L’AMF reconnaît que les contrôles internes et les mécanismes mis en place par les autorités de réglementation ne suffisent pas pour détecter les fraudes. L’industrie a besoin de lanceurs d’alerte (whistleblowers). L’utilité des lanceurs d’alerte n’est plus à prouver. Sans Deep Throat, pas de scandale du Watergate, sans Ma Chouette, pas de scandale des commandites.
La dénonciation est plus efficace que tout autre mécanisme de gouvernance pour cibler des comportements frauduleux ou alerter l’opinion publique sur des enjeux importants. Et c’est encore plus vrai dans le secteur financier où, parfois, malheureusement, l’occasion fait le larron. Follow the money, répétait Deep Throat au journaliste Bob Woodward, interprété par Robert Redford, dans Les Hommes du Président, le film sur le scandale du Watergate.
En 2008, l’Association of Certified Fraud Examiner a procédé à l’examen de 1 843 cas de fraudes dans plus de 100 pays et a découvert que seulement 4,6 % d’entre elles avaient été détectées par l’auditeur externe, et 13,9 %, par le contrôle interne.
Au Canada, dans 41 % des cas, la dénonciation avait plutôt été faite au téléphone ou par Internet par un employé, un client, un vendeur ou un concurrent.
Pas étonnant que partout dans le monde, les gouvernements et les organismes de réglementation tentent de favoriser la dénonciation en légiférant, en offrant des récompenses financières ou en instaurant des mécanismes de transmission d’informations sensibles.
Lourd fardeau
Il reste que si bon nombre se soucient de l’«avant» et du «pendant», bien peu se soucient de l’«après». Qu’advient-il de ces dénonciateurs une fois qu’ils ont fait leurs révélations ? «Bonne chance pour en trouver un qui soit en bonne santé mentale», dit l’éthicien René Villemure, interrogé à ce sujet (voir «Pour une rémunération des dénonciateurs» en page 33).
Les dénonciateurs perdent souvent leur emploi, leur avoir et leur santé pour avoir osé parler.
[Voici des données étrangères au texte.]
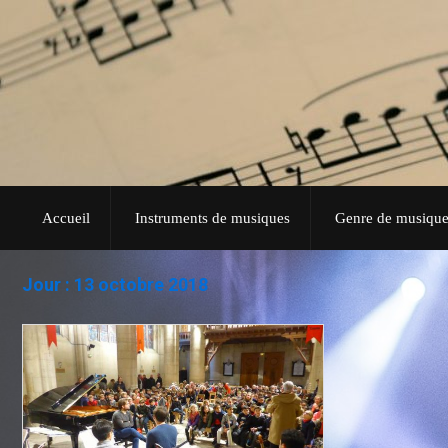
Accueil
Instruments de musiques
Genre de musique
Jour :
13 octobre 2018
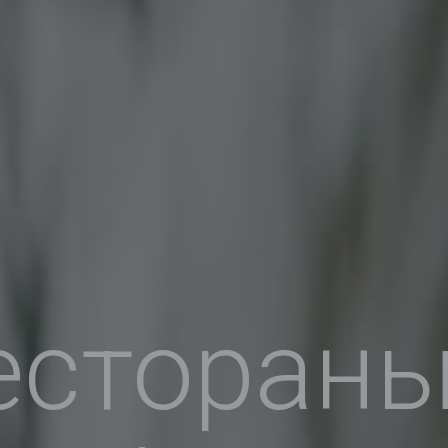
естораны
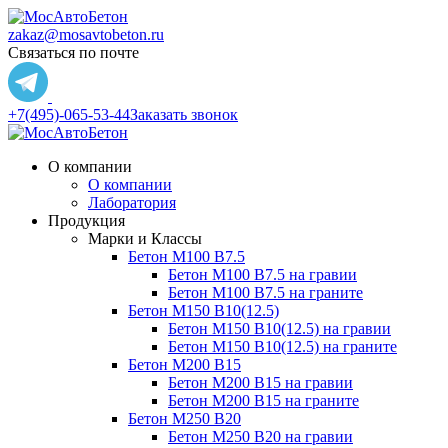
zakaz@mosavtobeton.ru
Связаться по почте
+7(495)-065-53-44
Заказать звонок
О компании
О компании
Лаборатория
Продукция
Марки и Классы
Бетон М100 В7.5
Бетон М100 В7.5 на гравии
Бетон М100 В7.5 на граните
Бетон М150 В10(12.5)
Бетон М150 В10(12.5) на гравии
Бетон М150 В10(12.5) на граните
Бетон М200 В15
Бетон М200 В15 на гравии
Бетон М200 В15 на граните
Бетон М250 В20
Бетон М250 В20 на гравии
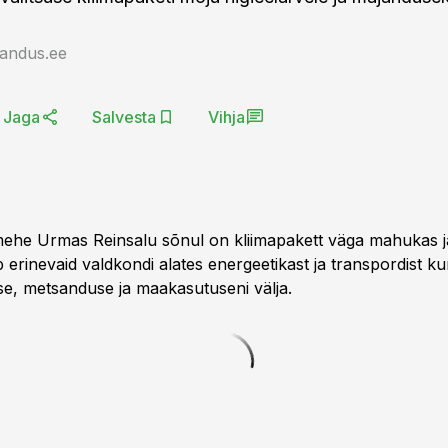
jandus.ee
Jaga
Salvesta
Vihja
mehe Urmas Reinsalu sõnul on kliimapakett väga mahukas 
erinevaid valdkondi alates energeetikast ja transpordist ku
e, metsanduse ja maakasutuseni välja.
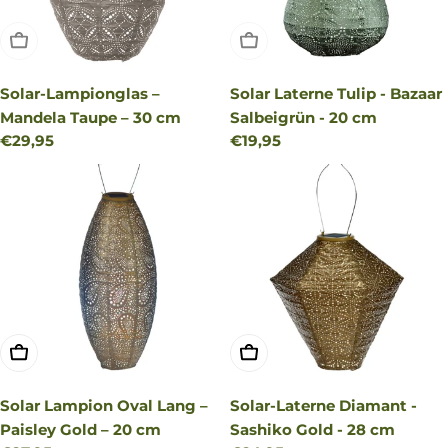
AUSVERKAUFT
AUSVERKAUFT
Solar-Lampionglas –
Solar Laterne Tulip - Bazaar
Mandela Taupe – 30 cm
Salbeigrün - 20 cm
Regulärer
€29,95
Regulärer
€19,95
Preis
Preis
IN DEN WARENKORB LEGEN
IN DEN WARENKORB LEG
Solar Lampion Oval Lang –
Solar-Laterne Diamant -
Paisley Gold – 20 cm
Sashiko Gold - 28 cm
Avant de les rémunérer ou de leur garantir l’anonymat, il est d’abord de notre responsabilité collective d’assurer leur protection.
Les syndicats et les organismes de défense des lanceurs d’alerte militent depuis des années pour que les dénonciateurs, soient, par exemple, mieux protégés contre d’éventuelles représailles de la part de leur employeur.
Le Code criminel du Canada prévoit un emprisonnement maximal de cinq ans pour l’employeur jugé coupable d’avoir menacé ou congédié un employé qui aurait fourni des renseignements aux autorités responsables de l’application d’une loi fédérale ou provinciale.
Toutefois, ce genre d’infraction reste difficile à prouver. Un employeur peut évoquer d’autres prétextes pour expliquer un congédiement. En vertu du Code civil du Québec, il peut aussi poursuivre à son tour un salarié s’il juge que celui-ci a manqué de loyauté envers l’entreprise. Le dénonciateur risque de se retrouver au beau milieu d’un labyrinthe juridique!
Le projet de loi 87 québécois, qui facilite la divulgation d’actes répréhensibles dans les organismes publics, prévoit des mesures contre les représailles, mais rien n’est prévu pour encadrer le secteur privé, et de ce fait, le secteur financier.
Dans son refus d’offrir toute forme de compensation aux dénonciateurs, l’AMF disait envisager que «des mesures anti-représailles à l’égard des dénonciateurs dans la législation relative au secteur financier renforceraient éventuellement l’efficacité de son programme de dénonciation».
En attendant, ce programme prévoit la mise en place d’un guichet sécurisé par l’intermédiaire duquel les dénonciateurs pourront transmettre des informations qui seront ensuite traitées par une équipe formée et consacrée à ce processus, en toute confidentialité.
C’est un pas dans la bonne direction.